Maybe<T> has in the last few days gone through some breaking changes, primarily because of feedback from Brian Beckman himself.  It’s been an absolute thrill to grab his attention and collaborate on this implementation.  After writing such a lengthy post, I had hoped that Maybe<T> would stay mostly static, with little teaks and bug fixes, but Brian suggested some changes that have dramatically improved the implementation of Maybe<T>.  I anticipate that there will be some more changes in this area as I continue to collaborate with him.  I will be putting a post together in the near future outlining these changes and details of the process we went through to get there.  That said, the code is available if you’d like to inspect the changes to date, and I will probably be releasing a NuGet package soon to reflect these changes.

Exodata has been static for a little while, but I’ve got some ideas to experiment with before I slap a v1.0 label on the bits.  I haven’t yet blogged about what Exodata is or how to use it, so as expected there hasn’t been feedback driving change in this area.  Expect this to change – I’m already putting a post together to talk about Exodata.

Library stability, or rather instability, can often scare people away from using open source bits when they are in their infancy.  I will do my best to communicate breaking changes when they are coming during the pre-v1.0 time period.  However, once I hit the v1.0 mark, the rules of Semantic Versioning will be adhered to.  In fact, they are being adhered to now, seeing that it allows for breaking changes prior to 1.0.

I want this library to be something immensely useful for developers who appreciate a functional approach to developing software.  I too am a consumer of this library and will expect stability from it in the future.  I will hold the Commons library to the same standards as we would expect from any other library.

Maybe – The Uh, Stuff That Dreams Are Made Of

Sunday, 22 May 2011 17:31 by jordan.terrell

UPDATE 12/10/2011: I’ve continued development of the Maybe<T> structure and accompanying operators.  As a result, some of the information in this post is no longer accurate.  That said, the information is still useful as it conveys many of the concepts and practical applications of the Maybe monad.  A future post will highlight the changes in my implementation and some of the lessons I’ve learned since writing this post.



Explorers (1985) film - one of my favorite childhood movies. As I said, I’ve been having a blast learning more about programming in the functional style.  In fact, over the past 18 months I’ve rewired my brain to think functionally-oriented first and object-oriented second – not something I expected to happen.
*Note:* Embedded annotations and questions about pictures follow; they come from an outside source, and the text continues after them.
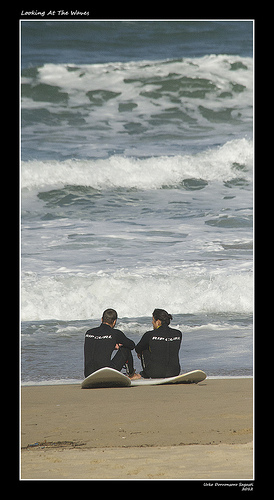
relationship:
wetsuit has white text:
[138, 326, 183, 378] [154, 332, 183, 344]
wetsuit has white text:
[82, 323, 136, 381] [84, 332, 116, 343]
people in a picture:
[81, 309, 185, 381] [18, 19, 254, 480]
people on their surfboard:
[81, 309, 185, 381] [81, 367, 132, 388]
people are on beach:
[81, 309, 185, 381] [19, 384, 261, 485]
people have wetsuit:
[81, 309, 185, 381] [136, 326, 183, 378]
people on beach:
[81, 309, 185, 381] [19, 384, 261, 485]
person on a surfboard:
[84, 306, 137, 383] [81, 367, 132, 391]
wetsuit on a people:
[138, 326, 183, 378] [135, 307, 182, 378]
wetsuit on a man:
[82, 323, 136, 381] [84, 306, 137, 383]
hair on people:
[154, 306, 169, 327] [135, 307, 182, 378]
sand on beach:
[37, 423, 112, 443] [19, 384, 261, 485]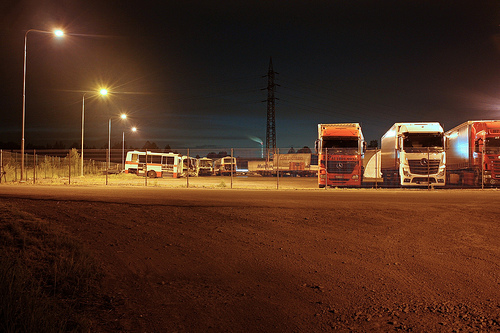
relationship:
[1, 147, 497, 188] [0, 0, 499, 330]
chainlink fence surrounding lot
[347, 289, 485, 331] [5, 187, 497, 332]
tracks in dirt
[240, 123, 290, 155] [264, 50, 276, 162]
smoke coming from chimney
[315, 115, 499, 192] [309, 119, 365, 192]
row of tractor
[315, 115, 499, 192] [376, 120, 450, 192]
row of truck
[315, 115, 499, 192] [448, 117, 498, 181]
row of truck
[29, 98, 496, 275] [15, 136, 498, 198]
lot with a fence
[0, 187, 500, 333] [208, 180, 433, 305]
dirt with stones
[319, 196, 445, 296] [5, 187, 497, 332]
tire tracks in dirt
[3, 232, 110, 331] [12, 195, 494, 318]
patch near dirt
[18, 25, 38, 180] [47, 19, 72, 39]
poles with lights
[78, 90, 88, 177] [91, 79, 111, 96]
pole with lights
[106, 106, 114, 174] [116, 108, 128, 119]
poles with lights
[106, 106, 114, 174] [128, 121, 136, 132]
poles with lights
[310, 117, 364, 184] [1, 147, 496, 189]
tractor parked behind chainlink fence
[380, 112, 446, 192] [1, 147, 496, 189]
tractor parked behind chainlink fence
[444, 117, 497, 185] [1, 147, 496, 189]
tractor parked behind chainlink fence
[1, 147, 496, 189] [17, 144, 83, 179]
chainlink fence with weeds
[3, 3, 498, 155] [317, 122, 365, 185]
sky above truck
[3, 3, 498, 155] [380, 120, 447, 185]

Something that I came across was the concept of Monads.  Monads are everywhere in .NET now and it is a foundational concept in many of the really useful libraries and APIs that are coming out of Microsoft (LINQ, Task Parallel Library (TPL), Reactive Extensions (Rx), etc.).  I strongly recommend you start learning about Monads. That said, I’m not going to even try to explain Monads today.  I’m going to talk very practically about the Maybe monad, why you would use it, and my implementation of this pattern.

IEnumerable<T> - It’s Just A Function

How do you feel about the IEnumerable<T> interface?  Well, you may appreciate the fact that LINQ to Objects heavily relies on this interface and enables you to do some really cool things in just a few lines of code.  Many a programmer has taken a portion of a program that has numerous nested foreach loops with nested if statements and turned them into a really concise and readable LINQ statement. Thank you functional programming.
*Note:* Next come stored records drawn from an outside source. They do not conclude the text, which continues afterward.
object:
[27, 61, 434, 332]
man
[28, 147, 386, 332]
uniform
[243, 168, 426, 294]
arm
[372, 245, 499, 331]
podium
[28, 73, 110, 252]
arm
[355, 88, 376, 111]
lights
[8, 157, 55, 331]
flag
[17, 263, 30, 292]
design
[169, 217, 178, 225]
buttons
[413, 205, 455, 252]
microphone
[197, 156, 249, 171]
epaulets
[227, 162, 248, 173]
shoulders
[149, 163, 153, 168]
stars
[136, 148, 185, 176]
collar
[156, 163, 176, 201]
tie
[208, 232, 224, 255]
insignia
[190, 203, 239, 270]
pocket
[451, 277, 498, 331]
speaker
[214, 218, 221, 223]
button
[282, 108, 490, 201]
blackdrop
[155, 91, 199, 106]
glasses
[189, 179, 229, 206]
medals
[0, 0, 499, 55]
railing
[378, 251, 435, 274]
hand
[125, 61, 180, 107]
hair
If you think about it, IEnumerable<T> is really just a function.  Yes, I know, it’s an interface.  But please suspend reality for a few moments and think of it like a function.  What does a function do?  It takes some input, and returns some output.  It represents a computation – the ability to compute some value in the future.  Many programming languages allow functions to return at most a single value.  What if we want to return more than one value?  We create data structures that allow us to return multiple values as a single atomic value, for example, an array.  However, arrays require that you compute all the values in the array before can return it from a function.  What if you wanted a function that calculates all prime numbers?  If we use an array, it would never return because we would need an array of infinite size.  Fortunately, we have IEnumerable<T> and iterators (that enable deferred execution) to help us with this.  So we can write a method, IEnumerable<int> GetPrimes(), and the object it returns (which implements IEnumerable<int>) we can think of it as being a function that can compute zero or more prime numbers at some point in the future when we enumerate over it (i.e. “execute” the function).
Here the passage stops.